May 31: Bojan Pancevski, Did Merkel Pave the Way for the War in Ukraine?
As published in The Wall Street Journal on May 26, 2023
Did Merkel Pave the Way for the War in Ukraine?
The former German chancellor is unapologetic as critics reexamine her deals with Putin and reluctance to punish his previous aggressions.
By Bojan Pancevski, The Wall Street Journal, May 26, 2023
Dressed in an imperial purple blazer, Angela Merkel beamed at a ceremony in April as she received Germany’s highest honor, recognizing the achievements of her 16-year chancellorship. It was her first appearance on a live broadcast since leaving office more than a year ago. She was at peace with herself, she said. She now had time to indulge her long-standing interest in the Renaissance, and though politics had the reputation of being a “snake pit,” she added, she could recall joyful moments from her time in power.
For any other leader, receiving the Grand Cross of the Order of Merit at Berlin’s understated Bellevue Palace would have marked the crowning of a legacy. Only two other people had previously received the honor: Konrad Adenauer, the first post-World War II chancellor, and Helmut Kohl, Merkel’s own mentor.
But the award kicked off a controversy. Adenauer and Kohl would be remembered as great chancellors, said Wolfgang Schäuble, a member of Merkel’s Christian Democratic Union who twice served as a key minister in her governments. For Merkel, he said, “It’s too early.”

******

| ACTION ITEM A |
From the article on Angela Merkel's legacy, print the passage starting with "May 31: Bojan" and going on through "his previous aggressions.", unchanged.
| ACTION ITEM B |
Write the next part of the article on Angela Merkel's legacy, picking up right after its final sentence.

| DATA SUPPLIED |

******

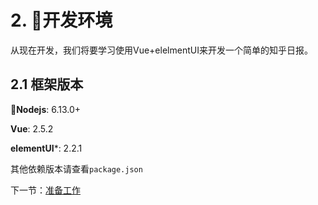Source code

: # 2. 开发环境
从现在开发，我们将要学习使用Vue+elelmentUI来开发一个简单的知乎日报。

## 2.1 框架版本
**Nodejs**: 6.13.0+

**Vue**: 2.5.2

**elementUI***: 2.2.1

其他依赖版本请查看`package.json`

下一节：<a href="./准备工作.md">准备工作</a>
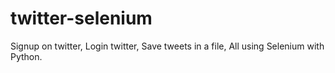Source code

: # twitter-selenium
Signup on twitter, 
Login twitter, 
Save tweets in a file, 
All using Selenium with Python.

******

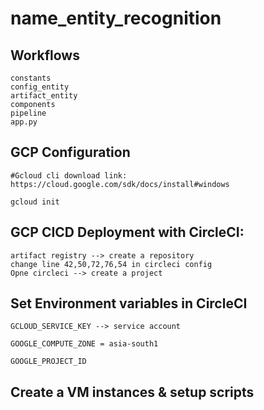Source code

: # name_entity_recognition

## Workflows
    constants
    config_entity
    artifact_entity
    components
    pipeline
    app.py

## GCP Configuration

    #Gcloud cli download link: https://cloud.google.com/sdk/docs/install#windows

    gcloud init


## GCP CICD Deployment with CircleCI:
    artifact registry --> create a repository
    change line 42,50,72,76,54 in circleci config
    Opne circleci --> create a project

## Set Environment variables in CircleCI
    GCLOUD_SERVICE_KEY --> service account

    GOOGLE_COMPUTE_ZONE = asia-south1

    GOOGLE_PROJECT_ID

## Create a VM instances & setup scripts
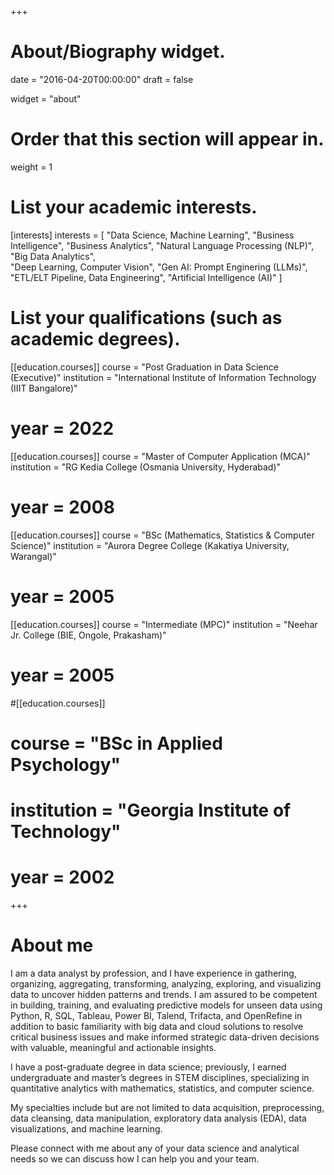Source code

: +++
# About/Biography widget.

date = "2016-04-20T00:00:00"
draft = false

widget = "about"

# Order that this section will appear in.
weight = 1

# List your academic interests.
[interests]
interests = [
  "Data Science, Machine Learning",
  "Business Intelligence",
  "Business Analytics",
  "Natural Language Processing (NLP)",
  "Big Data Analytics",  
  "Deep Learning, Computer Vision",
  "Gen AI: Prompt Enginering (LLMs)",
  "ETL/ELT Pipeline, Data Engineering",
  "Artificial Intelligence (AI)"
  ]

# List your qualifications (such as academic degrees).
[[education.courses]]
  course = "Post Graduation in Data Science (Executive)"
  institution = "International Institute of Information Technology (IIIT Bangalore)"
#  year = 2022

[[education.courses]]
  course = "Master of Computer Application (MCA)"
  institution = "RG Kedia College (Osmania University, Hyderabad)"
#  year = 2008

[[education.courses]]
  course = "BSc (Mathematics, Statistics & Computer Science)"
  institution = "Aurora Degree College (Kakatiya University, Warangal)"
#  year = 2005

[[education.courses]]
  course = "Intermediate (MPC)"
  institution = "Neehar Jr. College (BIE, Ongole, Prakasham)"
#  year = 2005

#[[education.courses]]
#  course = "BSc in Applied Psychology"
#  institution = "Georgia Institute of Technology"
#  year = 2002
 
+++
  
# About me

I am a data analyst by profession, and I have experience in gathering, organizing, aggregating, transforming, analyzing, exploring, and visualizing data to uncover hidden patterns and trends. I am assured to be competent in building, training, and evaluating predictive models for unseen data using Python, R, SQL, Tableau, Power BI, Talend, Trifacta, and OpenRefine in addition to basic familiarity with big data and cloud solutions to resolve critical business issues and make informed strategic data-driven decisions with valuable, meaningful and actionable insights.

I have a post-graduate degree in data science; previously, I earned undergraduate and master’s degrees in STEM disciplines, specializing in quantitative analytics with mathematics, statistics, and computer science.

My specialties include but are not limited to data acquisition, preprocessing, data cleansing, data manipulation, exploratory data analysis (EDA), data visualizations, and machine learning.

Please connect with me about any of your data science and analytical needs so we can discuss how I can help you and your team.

******

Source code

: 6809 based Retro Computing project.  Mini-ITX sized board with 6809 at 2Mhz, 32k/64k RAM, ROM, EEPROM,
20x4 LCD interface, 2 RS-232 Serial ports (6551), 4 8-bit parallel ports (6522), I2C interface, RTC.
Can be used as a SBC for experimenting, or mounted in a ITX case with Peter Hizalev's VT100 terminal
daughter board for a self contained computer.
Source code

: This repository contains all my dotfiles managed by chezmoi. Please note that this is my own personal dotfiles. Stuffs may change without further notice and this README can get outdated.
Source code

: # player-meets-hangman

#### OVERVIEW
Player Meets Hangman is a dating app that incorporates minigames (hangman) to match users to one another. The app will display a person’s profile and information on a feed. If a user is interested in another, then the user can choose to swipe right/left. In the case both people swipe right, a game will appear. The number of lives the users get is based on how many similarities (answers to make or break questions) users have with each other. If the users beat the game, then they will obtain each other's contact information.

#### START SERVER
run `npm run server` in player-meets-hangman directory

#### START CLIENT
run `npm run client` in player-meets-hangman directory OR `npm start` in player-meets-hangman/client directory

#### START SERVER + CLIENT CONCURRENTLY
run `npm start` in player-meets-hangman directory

******

| EXERCISE ANSWER A |
May 31: Bojan Pancevski, Did Merkel Pave the Way for the War in Ukraine?
As published in The Wall Street Journal on May 26, 2023
Did Merkel Pave the Way for the War in Ukraine?
The former German chancellor is unapologetic as critics reexamine her deals with Putin and reluctance to punish his previous aggressions.

| EXERCISE ANSWER B |
The ceremony belatedly jolted Germany into reappraising Merkel’s role in the years leading up to today’s European crises—and the verdict has not been positive. As Vladimir Putin wages a war of aggression in Ukraine, Merkel’s critics argue that the close ties she forged with Russia are partly responsible for today’s economic and political upheaval. Germany’s security policies over the past year have been, in many ways, a repudiation of her legacy. Earlier this month, Berlin announced a new $3 billion military aid package to support Ukraine in its fight against Russia, and an approaching NATO summit is expected to discuss how to include Ukraine in Europe’s security architecture—an extension of the alliance that Merkel consistently resisted.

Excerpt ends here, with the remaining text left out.